ACTION ITEM
Read the records below and copy each line that contains "front".
──────── RECORDS FOR THIS EXERCISE
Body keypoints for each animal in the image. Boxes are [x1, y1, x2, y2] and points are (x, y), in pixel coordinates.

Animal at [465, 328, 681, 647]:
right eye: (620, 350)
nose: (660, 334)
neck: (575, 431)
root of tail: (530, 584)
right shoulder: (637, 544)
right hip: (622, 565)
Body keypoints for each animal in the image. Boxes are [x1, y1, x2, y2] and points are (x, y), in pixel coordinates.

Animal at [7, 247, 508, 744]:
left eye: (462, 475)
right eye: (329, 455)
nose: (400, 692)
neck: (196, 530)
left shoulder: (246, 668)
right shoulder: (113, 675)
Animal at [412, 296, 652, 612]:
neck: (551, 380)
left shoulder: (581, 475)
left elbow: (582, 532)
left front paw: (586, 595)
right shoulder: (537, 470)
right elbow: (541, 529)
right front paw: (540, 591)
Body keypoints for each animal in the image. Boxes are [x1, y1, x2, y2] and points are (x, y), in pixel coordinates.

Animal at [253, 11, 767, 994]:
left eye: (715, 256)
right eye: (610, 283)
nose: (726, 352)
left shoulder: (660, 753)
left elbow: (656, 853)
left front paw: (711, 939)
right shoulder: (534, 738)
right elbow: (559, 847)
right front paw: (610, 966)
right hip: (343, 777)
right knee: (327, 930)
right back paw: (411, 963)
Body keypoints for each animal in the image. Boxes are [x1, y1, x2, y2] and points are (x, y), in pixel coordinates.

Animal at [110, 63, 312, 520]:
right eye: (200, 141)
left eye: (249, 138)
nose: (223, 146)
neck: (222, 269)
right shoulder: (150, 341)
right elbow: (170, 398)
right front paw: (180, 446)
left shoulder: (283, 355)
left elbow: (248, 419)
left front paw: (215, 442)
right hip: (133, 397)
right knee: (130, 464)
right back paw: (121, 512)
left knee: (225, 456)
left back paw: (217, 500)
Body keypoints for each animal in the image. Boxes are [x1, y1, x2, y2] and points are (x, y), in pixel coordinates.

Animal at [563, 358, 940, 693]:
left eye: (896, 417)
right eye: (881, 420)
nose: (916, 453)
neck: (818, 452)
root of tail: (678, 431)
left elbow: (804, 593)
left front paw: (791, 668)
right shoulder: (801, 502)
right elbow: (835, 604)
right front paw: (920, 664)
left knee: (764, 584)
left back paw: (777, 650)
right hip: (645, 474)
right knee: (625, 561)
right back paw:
────────────────
FINISHED TASK
left front paw: (586, 595)
right front paw: (540, 591)
left front paw: (711, 939)
right front paw: (610, 966)
right front paw: (180, 446)
left front paw: (215, 442)
left front paw: (791, 668)
right front paw: (920, 664)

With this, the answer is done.